HEART-PFL: Stable Personalized Federated Learning under Heterogeneity with Hierarchical Directional Alignment and Adversarial Knowledge Transfer
Abstract
Personalized Federated Learning (PFL) aims to deliver effective client-specific models under heterogeneous data distributions while preserving privacy. Despite recent progress, existing approaches face two key limitations: (i) shallow, one-way prototype alignment that underutilizes hierarchical semantics and risks suppressing client-specific cues, and (ii) brittle server-side knowledge transfer that propagates teacher bias and destabilizes global updates.We propose HEART-PFL, a dual-sided framework that addresses these challenges through Hierarchical Directional Alignment (HDA) and Adversarial Knowledge Transfer (AKT).

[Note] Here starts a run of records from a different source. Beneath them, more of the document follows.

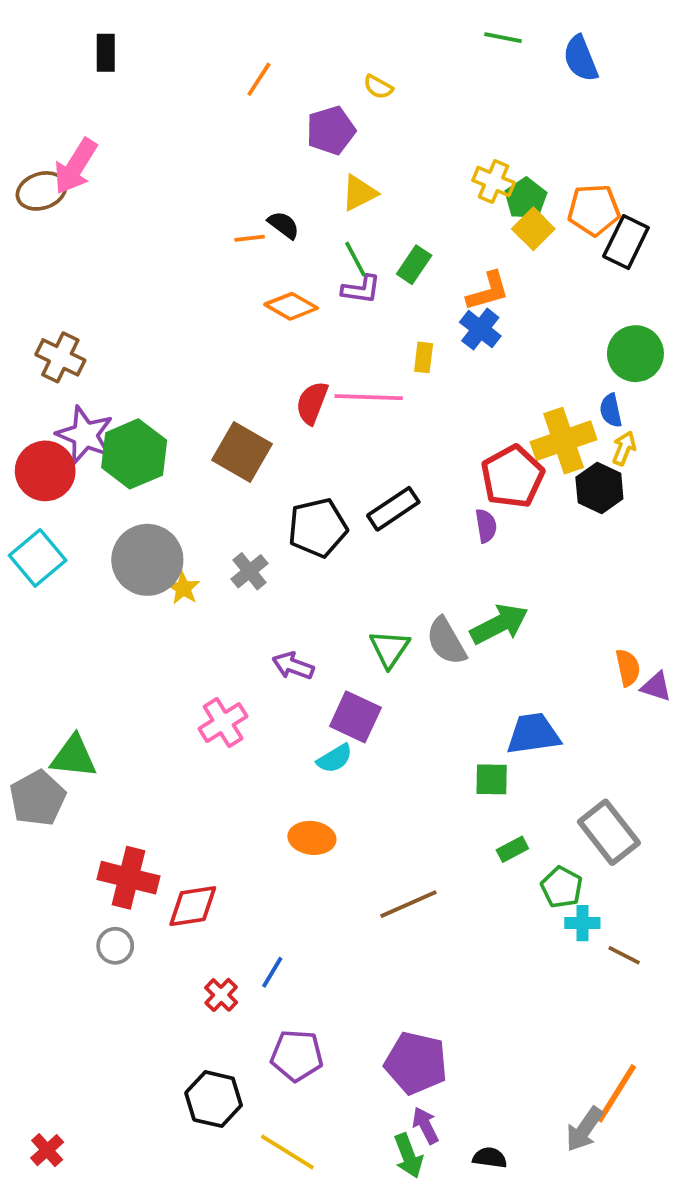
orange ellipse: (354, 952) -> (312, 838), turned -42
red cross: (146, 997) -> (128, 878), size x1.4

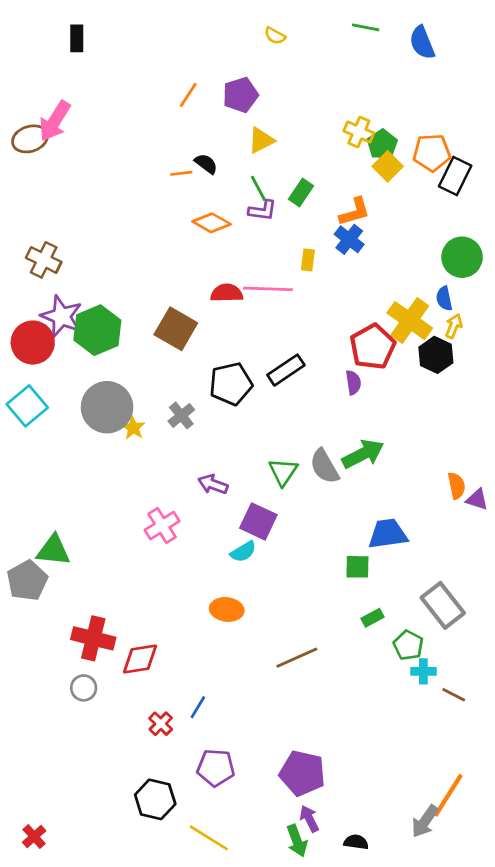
orange line: (259, 79) -> (188, 95), moved
yellow semicircle: (378, 87) -> (275, 36), moved
red semicircle: (312, 403) -> (227, 293), turned 68
yellow cross: (564, 441) -> (410, 321), turned -36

On the client side, HDA performs depth-aware alignment by enforcing cosine similarity in early layers for directional consistency and mean-squared matching in deeper layers for semantic precision, thereby leveraging hierarchical features without erasing personalization. On the server side, AKT strengthens ensemble knowledge transfer with bidirectional, symmetric-KL distillation on both clean and adversarial proxy samples, mitigating personalization bias and enhancing the stability of global model updates.Implemented with lightweight adapters requiring only 1.46M trainable parameters, HEART-PFL achieves state-of-the-art personalized accuracy on CIFAR-100, Flowers-102, and Caltech-101 (63.42\%, 84.23\%, and 95.67\%, respectively) under Dirichlet non-IID partitions, while remaining robust to out-of-domain proxy data. Ablations corroborate that HDA yields hierarchy-aware gains, AKT improves robustness and server-side stability, and their combination delivers the strongest—and most stable—personalization.